» **Exercise description**
Please render the stretch of the records from the line containing "left hip: (284, 135, -2)" through the end of the records as a Markdown table with the columns Row and Record line, leaving out blank lines and pictures.

Dataset items:
· · · · · · ·
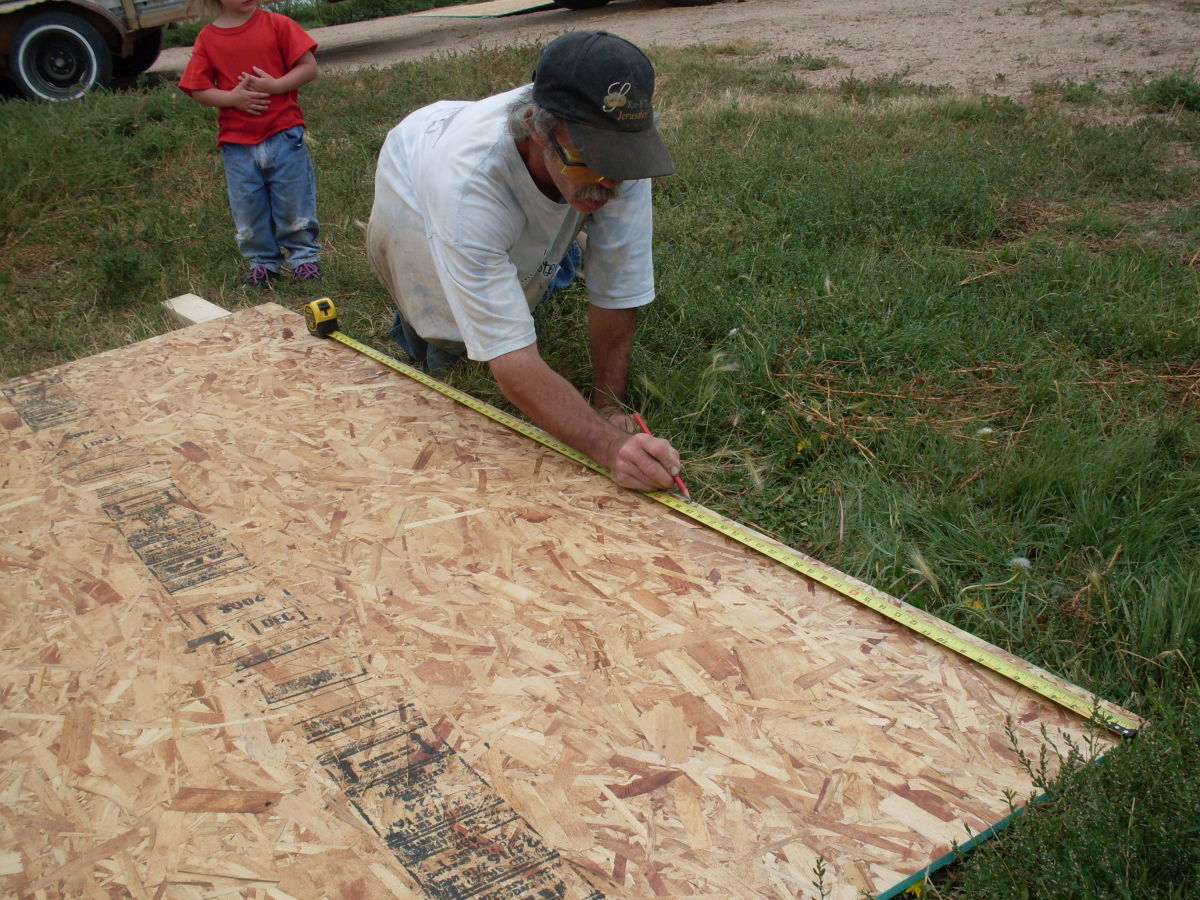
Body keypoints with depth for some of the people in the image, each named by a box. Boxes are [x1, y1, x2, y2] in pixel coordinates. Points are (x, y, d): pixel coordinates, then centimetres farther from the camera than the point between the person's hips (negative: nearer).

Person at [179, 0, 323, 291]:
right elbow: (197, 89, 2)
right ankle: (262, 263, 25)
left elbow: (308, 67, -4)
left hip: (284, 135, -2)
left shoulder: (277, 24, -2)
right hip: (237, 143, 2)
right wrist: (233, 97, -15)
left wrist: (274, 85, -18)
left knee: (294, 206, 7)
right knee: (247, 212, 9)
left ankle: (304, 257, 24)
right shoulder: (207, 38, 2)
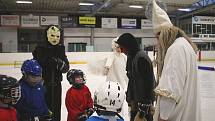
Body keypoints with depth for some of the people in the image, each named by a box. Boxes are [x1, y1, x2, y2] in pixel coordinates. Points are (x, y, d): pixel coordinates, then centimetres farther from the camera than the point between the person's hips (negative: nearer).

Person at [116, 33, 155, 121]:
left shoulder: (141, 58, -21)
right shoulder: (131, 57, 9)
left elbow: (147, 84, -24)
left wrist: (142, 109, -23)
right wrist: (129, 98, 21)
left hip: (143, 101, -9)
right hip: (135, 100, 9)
· · · · · · ·
» **The answer**
| Row | Record line |
|---|---|
| 1 | left hip: (284, 135, -2) |
| 2 | left shoulder: (277, 24, -2) |
| 3 | right hip: (237, 143, 2) |
| 4 | right wrist: (233, 97, -15) |
| 5 | left wrist: (274, 85, -18) |
| 6 | left knee: (294, 206, 7) |
| 7 | right knee: (247, 212, 9) |
| 8 | left ankle: (304, 257, 24) |
| 9 | right shoulder: (207, 38, 2) |
| 10 | Body keypoints with depth for some of the people in the image, each named by a box. Boxes are [x1, y1, x2, y2] in pixel coordinates. Points are (x, y, d): pixel coordinates, then centimetres farther from the camera than the point between the person's hips (negative: nearer). |
| 11 | Person at [116, 33, 155, 121]: |
| 12 | left shoulder: (141, 58, -21) |
| 13 | right shoulder: (131, 57, 9) |
| 14 | left elbow: (147, 84, -24) |
| 15 | left wrist: (142, 109, -23) |
| 16 | right wrist: (129, 98, 21) |
| 17 | left hip: (143, 101, -9) |
| 18 | right hip: (135, 100, 9) |